* _TUJUAN TUGAS A_
Tuliskan kembali tanpa perubahan bagian artikel tentang ROI digital marketing dari "Digital Marketing Adalah" sampai "pada masing-masing bisnis.".
-------- KUTIPAN --------
Back to top

Hot Info

Pengguna Facebook banyak tidak sadar kena "Hack", begini cara mengeceknya

Hot Info

Lacak Keberadaan Smartphone Android dari Perangkat Lain

Web Development

Perbedaan Web Developer, Web Design dan Webmaster

IT & Technology

Review Ultrabook Asus Zenbook Prime UX31A

IT & Technology

Rendahnya gaji tenaga kerja IT di Indonesia

Lifestyle

Jalan-jalan ala Backpacker

Cara Mengukur ROI Digital Marketing



Salah satu alasan kenapa semua orang mengalihkan promosi pada saluran digital adalah karena seluruh aktivitas dapat di ukur. Mengukur ROI Digital Marketing merupakan salah satu cara untuk mengetahui sejauh mana efektivitas program pemasaran anda melalui saluran digital.

ROI atau Return on Investment merupakan persentase pengembalian investasi dari aktivitas digital marketing. Secara sederhana ini dapat diartikan, misal anda mengeluarkan biaya digital marketing Rp. 10 milyar dalam 1 tahun,  dan laba kotor anda naik dari Rp. 100 milyar ke Rp. 125 milyar, ini artinya ada peningkatan Rp. 25 milyar dalam setahun.
Lantas, setelah dikurangi biaya digital marketing, maka angka yang di dapat adalah Rp. 15 milyar. Rp. 15 milyar ini kita bagi biaya digital marketing dalam 1 tahun tersebut yakni Rp. 10 milyar. Maka, kita akan mendapati ROI sebesar 150%.
Digital Marketing Adalah Investasi
Akhirnya, ROI membantu Anda dalam justifikasi investasi pemasaran. Di masa-masa sulit, perusahaan sering memangkas anggaran pemasaran mereka – ini merupakan langkah yang berbahaya karena pemasaran merupakan investasi untuk menghasilkan pendapatan.
Dengan berfokus pada ROI, Anda dapat membantu perusahaan menjauh dari gagasan bahwa pemasaran adalah biaya yang dapat dipotong saat masa sulit. Oleh karena itu, kami melihat di tahun 2018 nanti, akan lebih banyak perusahaan di Indonesia yang menghabiskan anggaran pemasaran pada digital marketing. Ini didorong oleh kesadaran transformasi digital yang semakin terlihat tantangan dan peluangnya pada masing-masing bisnis.
--------
* _TUJUAN TUGAS B_
Salin seluruh catatan di bawah ini baris demi baris tanpa perubahan, tetapi jangan masukkan gambarnya ke dalam jawaban.
-------- DAFTAR CATATAN --------
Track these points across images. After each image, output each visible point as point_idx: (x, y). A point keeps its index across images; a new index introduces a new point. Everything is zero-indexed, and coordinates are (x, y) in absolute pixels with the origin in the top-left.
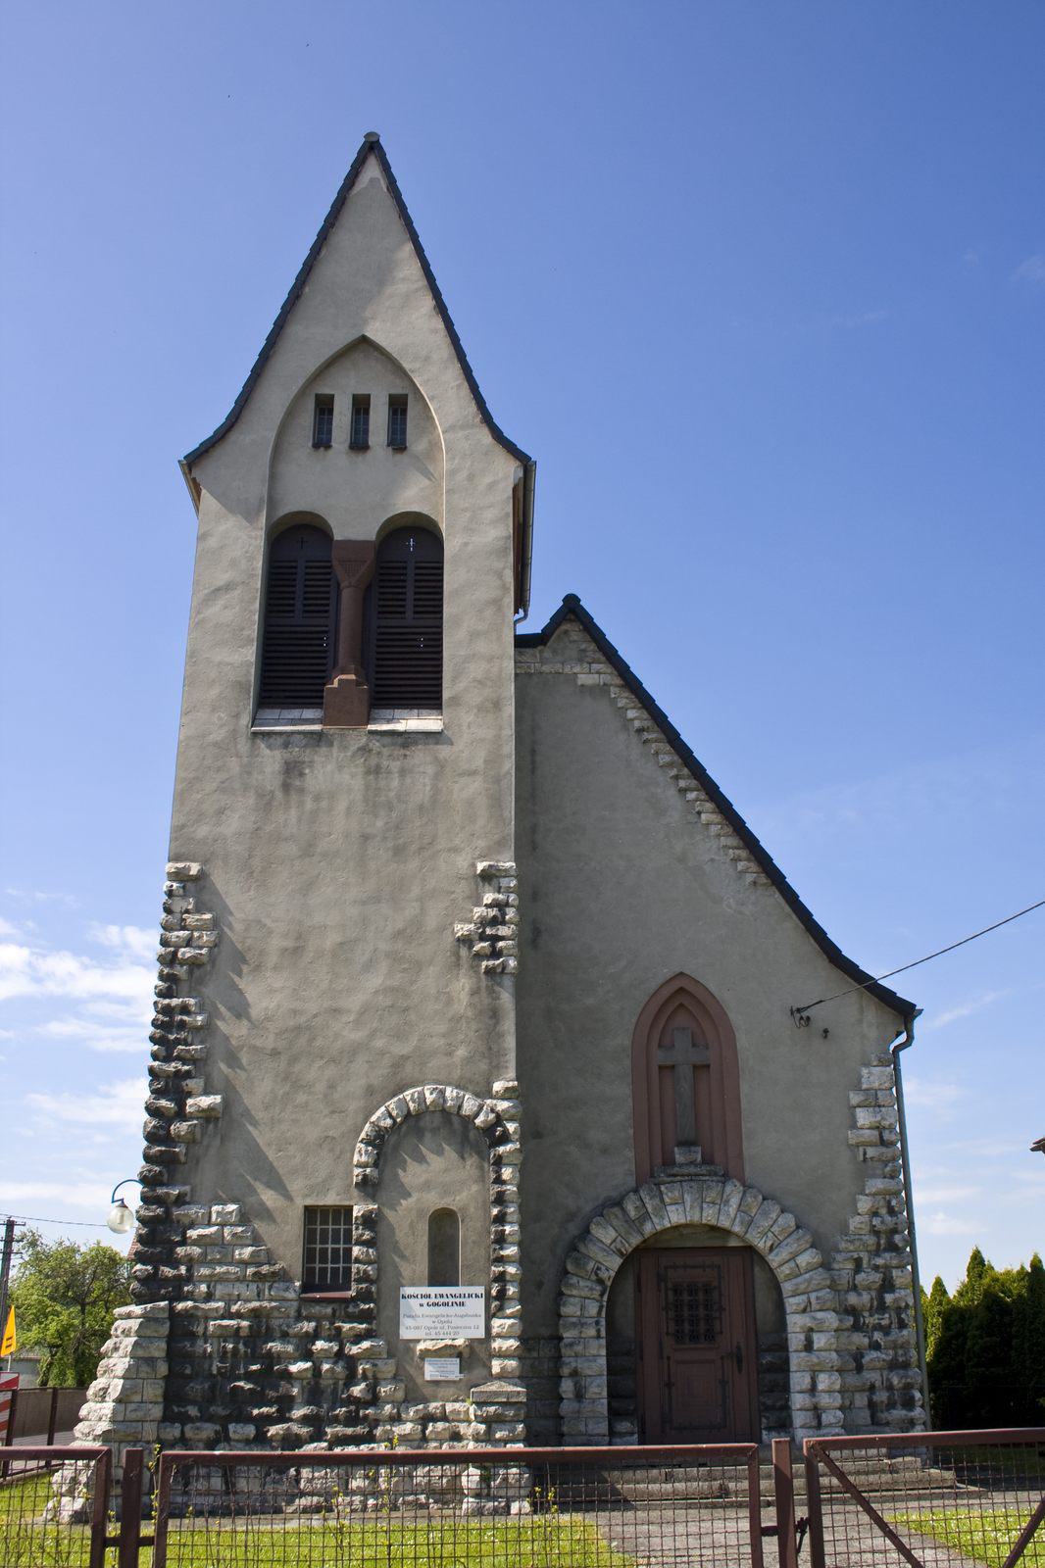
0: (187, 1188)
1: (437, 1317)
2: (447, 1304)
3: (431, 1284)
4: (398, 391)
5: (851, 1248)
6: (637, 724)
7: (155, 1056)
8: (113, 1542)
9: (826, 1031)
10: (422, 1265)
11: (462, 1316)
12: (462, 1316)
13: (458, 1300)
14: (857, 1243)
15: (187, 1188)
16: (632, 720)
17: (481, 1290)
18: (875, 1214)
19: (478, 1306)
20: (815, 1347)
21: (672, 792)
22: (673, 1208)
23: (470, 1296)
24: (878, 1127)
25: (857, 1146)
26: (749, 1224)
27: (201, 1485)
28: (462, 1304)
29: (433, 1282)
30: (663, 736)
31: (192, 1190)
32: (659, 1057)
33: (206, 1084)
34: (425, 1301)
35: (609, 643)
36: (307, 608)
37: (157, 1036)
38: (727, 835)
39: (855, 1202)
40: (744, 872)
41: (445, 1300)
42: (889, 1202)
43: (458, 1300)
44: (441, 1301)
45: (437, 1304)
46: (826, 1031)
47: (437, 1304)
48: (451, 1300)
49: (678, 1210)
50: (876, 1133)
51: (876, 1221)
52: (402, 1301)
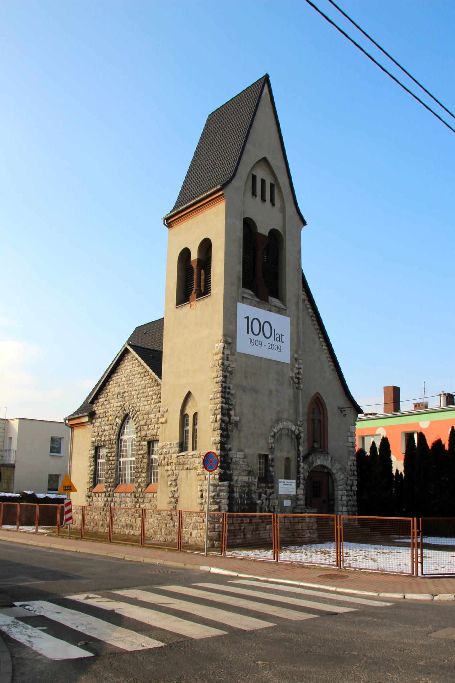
--------
* _JAWABAN BENAR A_
Digital Marketing Adalah Investasi
Akhirnya, ROI membantu Anda dalam justifikasi investasi pemasaran. Di masa-masa sulit, perusahaan sering memangkas anggaran pemasaran mereka – ini merupakan langkah yang berbahaya karena pemasaran merupakan investasi untuk menghasilkan pendapatan.
Dengan berfokus pada ROI, Anda dapat membantu perusahaan menjauh dari gagasan bahwa pemasaran adalah biaya yang dapat dipotong saat masa sulit. Oleh karena itu, kami melihat di tahun 2018 nanti, akan lebih banyak perusahaan di Indonesia yang menghabiskan anggaran pemasaran pada digital marketing. Ini didorong oleh kesadaran transformasi digital yang semakin terlihat tantangan dan peluangnya pada masing-masing bisnis.

* _JAWABAN BENAR B_
Track these points across images. After each image, output each visible point as point_idx: (x, y). A point keeps its index across images; a new index introduces a new point. Everything is zero-indexed, and coordinates are (x, y) in absolute pixels with the origin in the top-left.
0: (187, 1188)
1: (437, 1317)
2: (447, 1304)
3: (431, 1284)
4: (398, 391)
5: (851, 1248)
6: (637, 724)
7: (155, 1056)
8: (113, 1542)
9: (826, 1031)
10: (422, 1265)
11: (462, 1316)
12: (462, 1316)
13: (458, 1300)
14: (857, 1243)
15: (187, 1188)
16: (632, 720)
17: (481, 1290)
18: (875, 1214)
19: (478, 1306)
20: (815, 1347)
21: (672, 792)
22: (673, 1208)
23: (470, 1296)
24: (878, 1127)
25: (857, 1146)
26: (749, 1224)
27: (201, 1485)
28: (462, 1304)
29: (433, 1282)
30: (663, 736)
31: (192, 1190)
32: (659, 1057)
33: (206, 1084)
34: (425, 1301)
35: (609, 643)
36: (307, 608)
37: (157, 1036)
38: (727, 835)
39: (855, 1202)
40: (744, 872)
41: (445, 1300)
42: (889, 1202)
43: (458, 1300)
44: (441, 1301)
45: (437, 1304)
46: (826, 1031)
47: (437, 1304)
48: (451, 1300)
49: (678, 1210)
50: (876, 1133)
51: (876, 1221)
52: (402, 1301)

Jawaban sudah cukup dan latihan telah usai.